IE runs as your user, not SYSTEM. It can f' up your files but it's far from capable of doing
anything. If you run as administrator day to day that's your fault.
In practice, it's not so idiot-proof.
Most of the desktop clients out there are still Win 9x clients with no filesystem security. Even for the NT kernel clients out there, quite a few workstations run NT4 or W2K, which both have unnecessarily lax default NTFS permissions (and if you're still using FAT, then you're screwed).
Furthermore,
by default, WXP grants all user accounts Administrator credentials. I italized by default because in practice, the logic they've implemented in this regard is ridiculously convoluted. The goal was transparent backwards compatibility with existing Windows applications (many of which assume no OS security model), and as usual, MS chose the most convenient default at the expense of security.

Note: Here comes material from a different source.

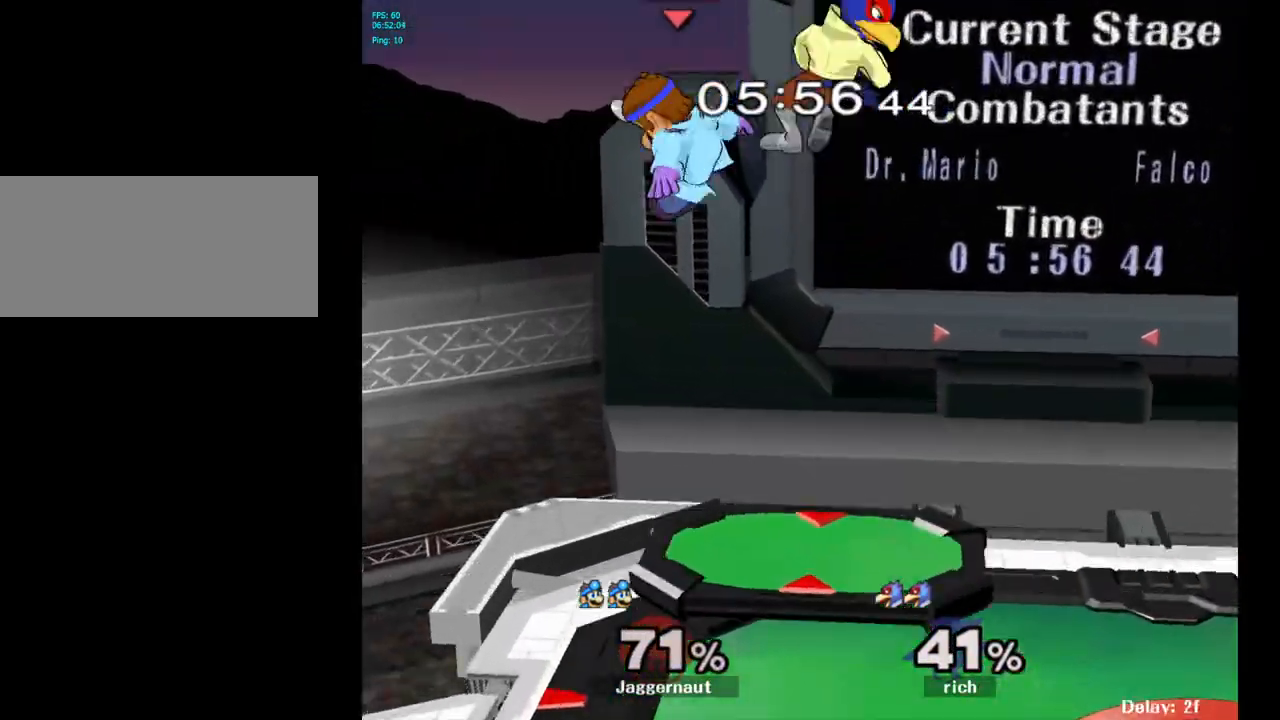
{"buttons": ["R1"], "left_stick": "center", "right_stick": "center", "events": [[67, "Y", "down"], [67, "left_stick", "up-right"], [200, "Y", "up"], [433, "left_stick", "center"], [467, "R1", "down"]]}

The funny thing is apologists like gopunk actually thump their chests and make the absurd claim that MS has a good security design/implementation track record + a good response track record. Objectively, neither is true.* To bolster the claim, the argument usually goes, "Windows is a monopoly in desktop clients, so that's where the crackers target". No, actually, crackers target Windows because it's *both* ubiquitous and
vulnerable.
As has been mentioned more times than necessary, if black-hat crackers just go after ubiquity, Apache HTTP Server would be amongst the primary targets. Rather, that wonderful distinction goes to IIS (and its related brethen, IE + Exchange/Outlook).
Furthermore, it's hilarious that WXP has only been out for about a year, and just because gopunk got a "free" promo copy at school, he's generally touting how great it is, and how MS software doesn't disappoint. A year of free bliss does not add up to a sterling track record. But hey, if he's happy, what's the use in evaluating real technical claims on their merit.
* To be fair, neither is the blanket statement that open source software is more secure. However, transparent development clearly has some beneficial characteristics when it comes to security. As a simple analogy, no good encryption algorithms are developed in secret (and MS has created quite a few lousy ones, i.e. the PPTP suite). Few experts actually believe in security through obscurity, but MS execs couldn't spend enough time in court deposing that their software was too flawed to safely reveal the internals and external APIs fully. Users just have to blindly trust MS when it comes to security. Judge for yourself if they've earned that level of trust by past actions.